**Text shown**
START
Friday, January 27, 2012

Doctrine of Discovery

Fifth in a series of posts about the January UUA board meeting

Quick -- under whose authority did Columbus lay claim to the New World?

a) Elizabeth I of England
b) Ferdinand and Isabella of Spain
c) the Catholic Church
d) the U S Supreme Court

If you answered b and c, you were right -- but strangely enough, a), Elizabeth I, and d) the US Supreme Court, are involved in this drama as well, though after Columbus' "discovery" of inhabited lands.

The Spanish monarchs believed they had a god given right to seize lands and Christianize the inhabitants, forcibly if necessary, because of a series of decrees starting with Pope Urban II that decreed non-Christian lands "empty" (Papal Bull Terra Nullius ) and therefore subject to being seized by Christians. This was strengthened by Pope Nicolas V in 1452 with the Romanus Pontifex, which declared war against all non-Christians throughout the world and authorized the taking their nations and territories. By the time Columbus showed up in the "New World", this "doctrine of discovery" was well established and used by many Christian nations to create and subjugate colonies in far-flung areas of the world -- think British Empire, as well as the work of the French, Portuguese, and Spanish. In fairness, later papal edicts denounced slavery and inhumane treatment of indigenous people, but the damage was done.
END
**Written instruction**
Condense the paragraph beginning "The Spanish monarchs believed" in the Doctrine of Discovery post above into a bulleted list that retains its main facts.

**Entries**
START
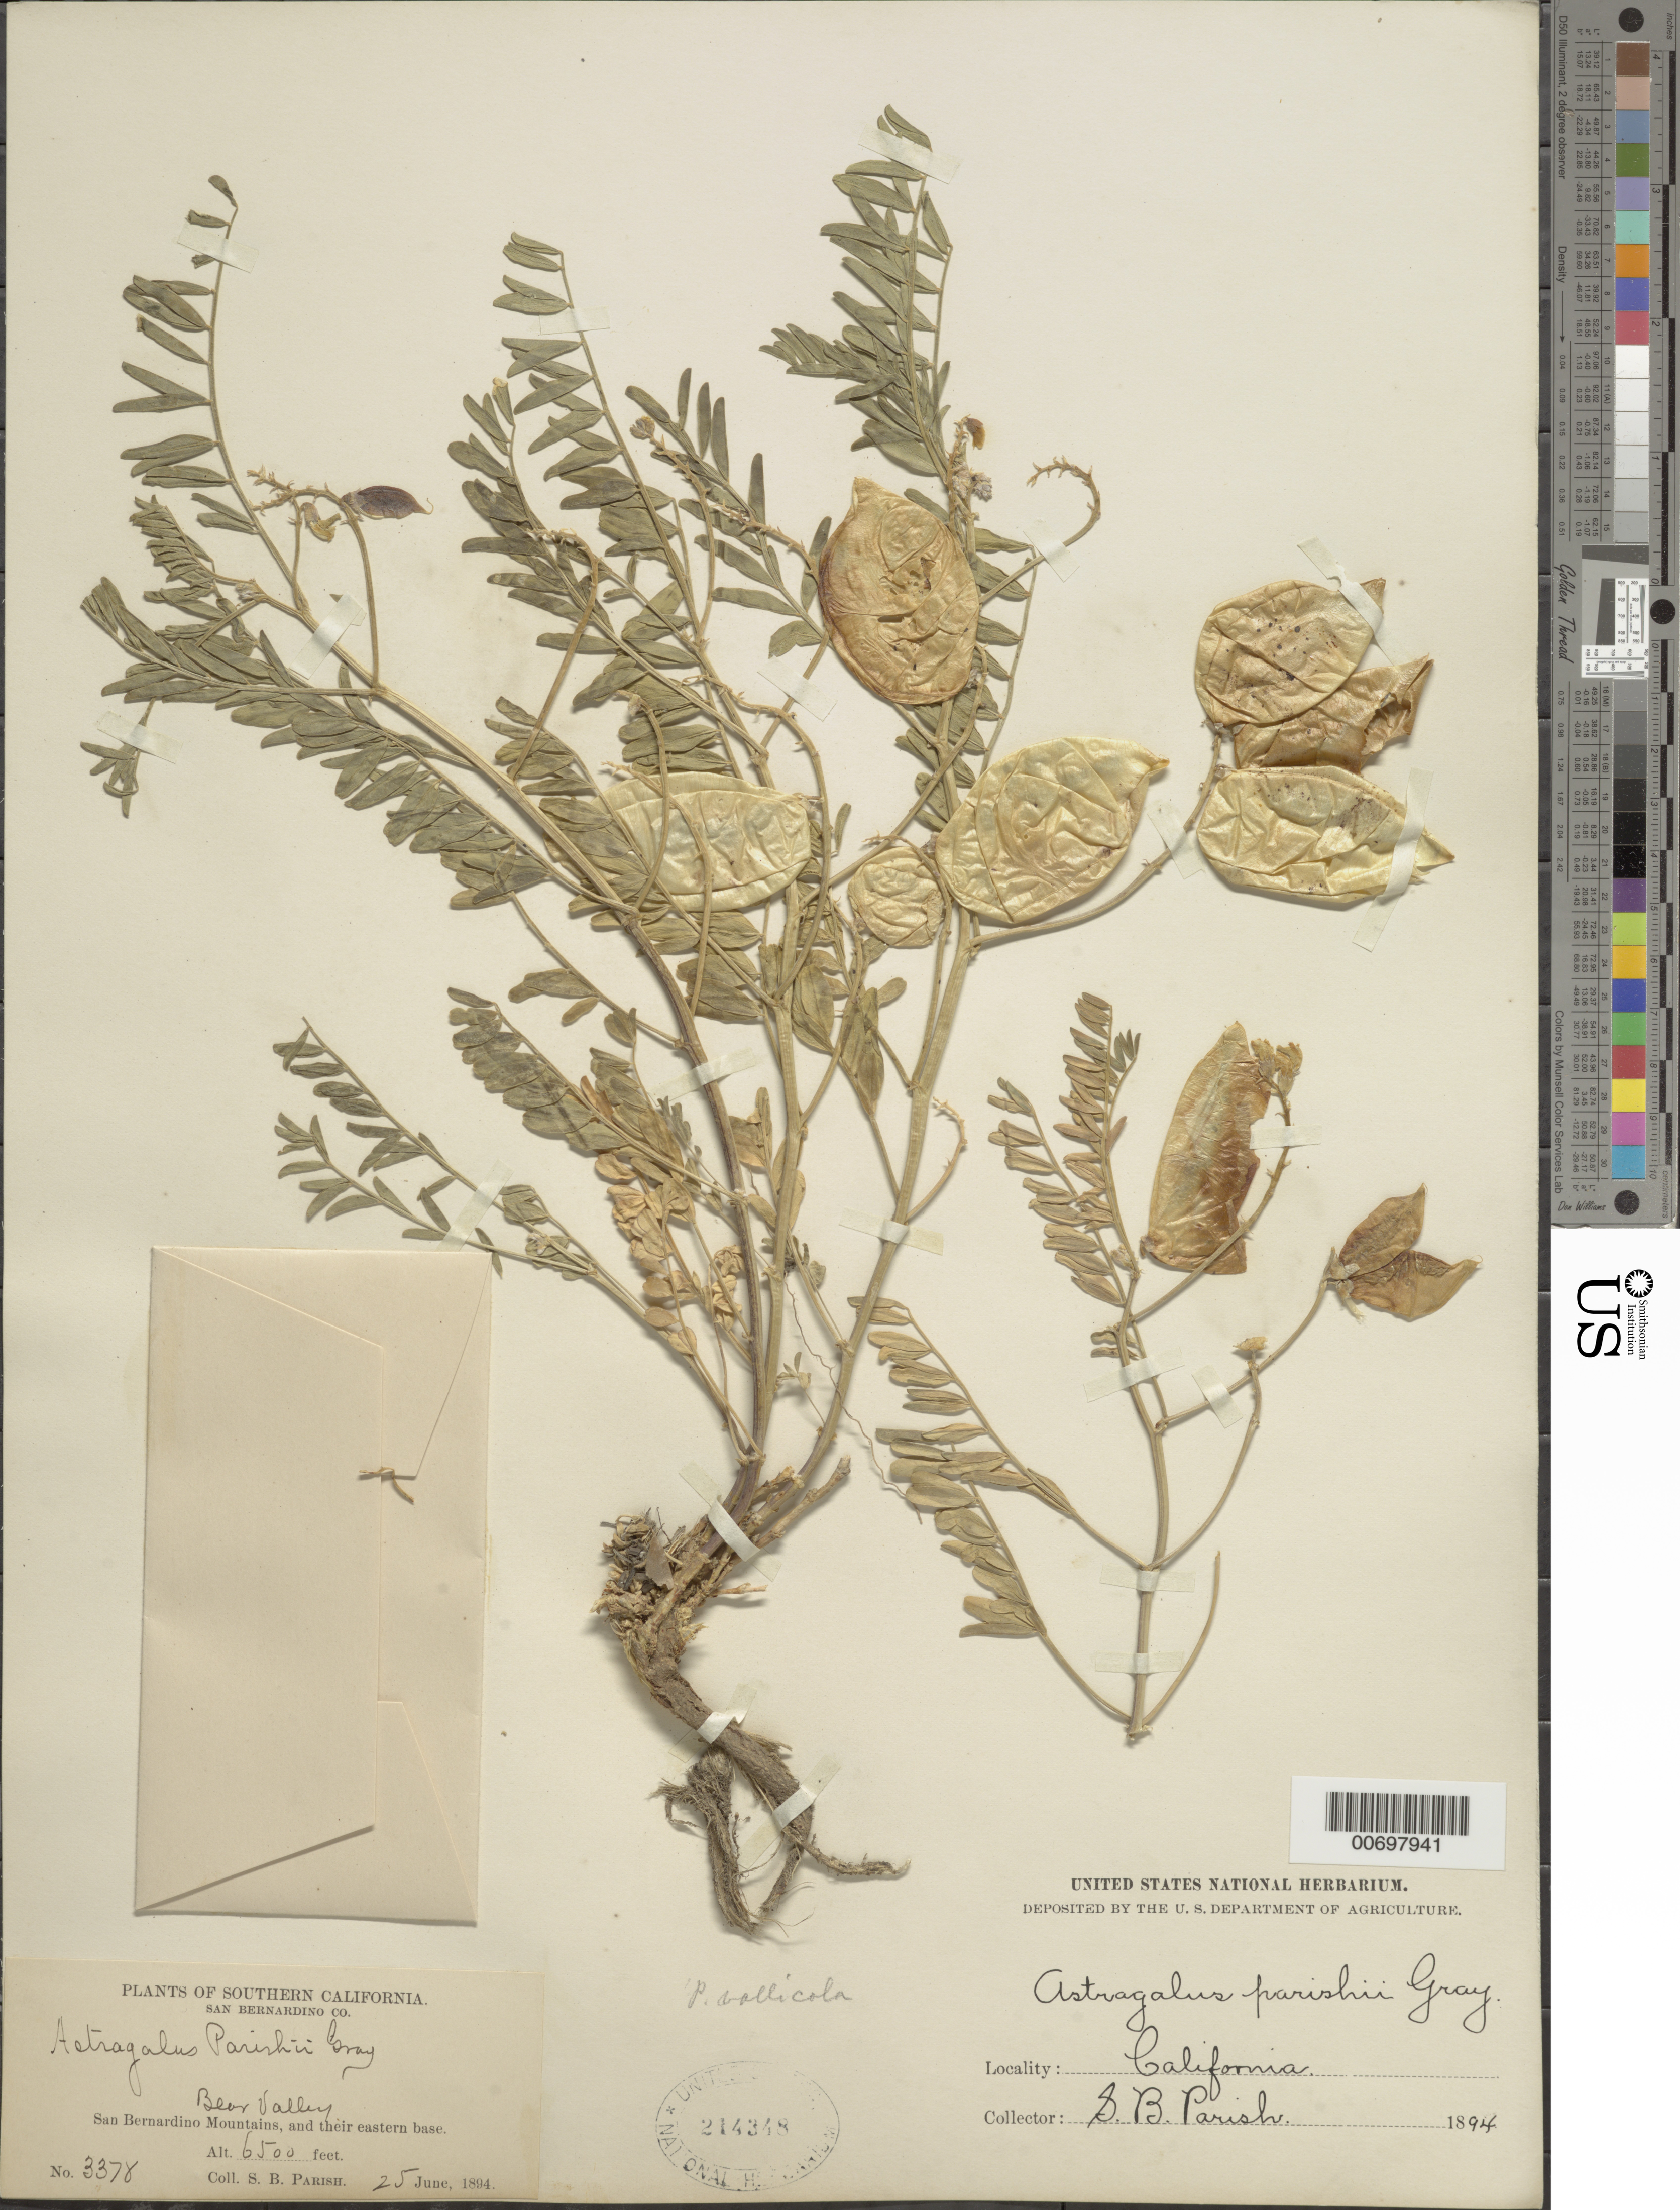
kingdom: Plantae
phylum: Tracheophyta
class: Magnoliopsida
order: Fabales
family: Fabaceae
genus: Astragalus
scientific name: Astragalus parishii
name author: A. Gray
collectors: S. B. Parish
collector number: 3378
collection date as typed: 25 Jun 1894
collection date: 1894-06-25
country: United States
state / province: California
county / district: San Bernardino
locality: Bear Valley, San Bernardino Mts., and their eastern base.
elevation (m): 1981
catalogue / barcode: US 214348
END
**Solution for this task**
- The Spanish monarchs believed they had a god-given right to seize lands and Christianize their inhabitants, by force if necessary.
- This belief rested on a series of decrees, starting with Pope Urban II, that declared non-Christian lands "empty" (Papal Bull Terra Nullius) and therefore open to seizure by Christians.
- Pope Nicolas V strengthened this in 1452 with the Romanus Pontifex. It declared war against all non-Christians worldwide and authorized the taking of their nations and territories.
- By the time Columbus arrived in the "New World," this "doctrine of discovery" was well established. Many Christian nations, including the British, French, Portuguese, and Spanish, used it to create and subjugate distant colonies.
- Later papal edicts denounced slavery and the inhumane treatment of indigenous people, but the damage was already done.